Requirement:
Count the lines below that hold the word "valami" and say how many, with no other text.

══════════

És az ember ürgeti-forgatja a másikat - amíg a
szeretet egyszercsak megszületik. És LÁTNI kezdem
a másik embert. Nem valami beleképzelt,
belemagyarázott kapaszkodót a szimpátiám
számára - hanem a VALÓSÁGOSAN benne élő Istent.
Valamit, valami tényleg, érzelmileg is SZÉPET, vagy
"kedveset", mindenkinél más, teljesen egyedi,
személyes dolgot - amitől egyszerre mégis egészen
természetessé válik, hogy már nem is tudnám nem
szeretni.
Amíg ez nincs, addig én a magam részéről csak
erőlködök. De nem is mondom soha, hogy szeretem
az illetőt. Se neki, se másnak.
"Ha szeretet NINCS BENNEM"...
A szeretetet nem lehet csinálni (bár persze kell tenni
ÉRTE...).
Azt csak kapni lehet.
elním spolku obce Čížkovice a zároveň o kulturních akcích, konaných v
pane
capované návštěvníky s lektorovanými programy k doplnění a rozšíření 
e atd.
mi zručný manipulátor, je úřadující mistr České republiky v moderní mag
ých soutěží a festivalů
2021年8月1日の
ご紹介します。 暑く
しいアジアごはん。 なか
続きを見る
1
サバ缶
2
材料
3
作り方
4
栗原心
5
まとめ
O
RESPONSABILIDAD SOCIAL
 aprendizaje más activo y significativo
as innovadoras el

══════════

Reply:
2